Data for review -
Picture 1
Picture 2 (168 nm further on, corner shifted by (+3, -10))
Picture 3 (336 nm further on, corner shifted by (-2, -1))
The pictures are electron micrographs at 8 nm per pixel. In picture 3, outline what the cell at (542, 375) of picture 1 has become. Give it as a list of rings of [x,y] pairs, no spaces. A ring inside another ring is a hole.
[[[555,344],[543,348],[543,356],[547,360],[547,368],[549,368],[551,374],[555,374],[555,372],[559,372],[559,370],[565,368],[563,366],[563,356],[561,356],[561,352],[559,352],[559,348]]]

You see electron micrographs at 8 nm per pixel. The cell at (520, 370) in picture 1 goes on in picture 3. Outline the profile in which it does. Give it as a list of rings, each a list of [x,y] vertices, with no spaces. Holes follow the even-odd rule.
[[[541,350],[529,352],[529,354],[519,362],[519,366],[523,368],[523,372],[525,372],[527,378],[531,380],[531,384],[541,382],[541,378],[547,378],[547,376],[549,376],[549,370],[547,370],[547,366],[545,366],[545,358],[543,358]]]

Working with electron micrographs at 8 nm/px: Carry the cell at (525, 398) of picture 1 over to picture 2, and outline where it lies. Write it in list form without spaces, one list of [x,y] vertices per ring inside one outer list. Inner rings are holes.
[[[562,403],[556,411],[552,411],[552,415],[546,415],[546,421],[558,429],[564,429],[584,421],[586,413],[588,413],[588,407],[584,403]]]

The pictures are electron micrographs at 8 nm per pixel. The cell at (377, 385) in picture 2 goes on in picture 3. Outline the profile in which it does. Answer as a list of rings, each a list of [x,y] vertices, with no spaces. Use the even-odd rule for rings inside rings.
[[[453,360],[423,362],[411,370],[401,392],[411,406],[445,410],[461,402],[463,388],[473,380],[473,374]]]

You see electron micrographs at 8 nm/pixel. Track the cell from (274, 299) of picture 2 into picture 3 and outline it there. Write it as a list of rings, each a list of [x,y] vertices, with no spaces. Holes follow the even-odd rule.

Problem to solve - For every line above that includes the word "further", return the line.

Answer area -
Picture 2 (168 nm further on, corner shifted by (+3, -10))
Picture 3 (336 nm further on, corner shifted by (-2, -1))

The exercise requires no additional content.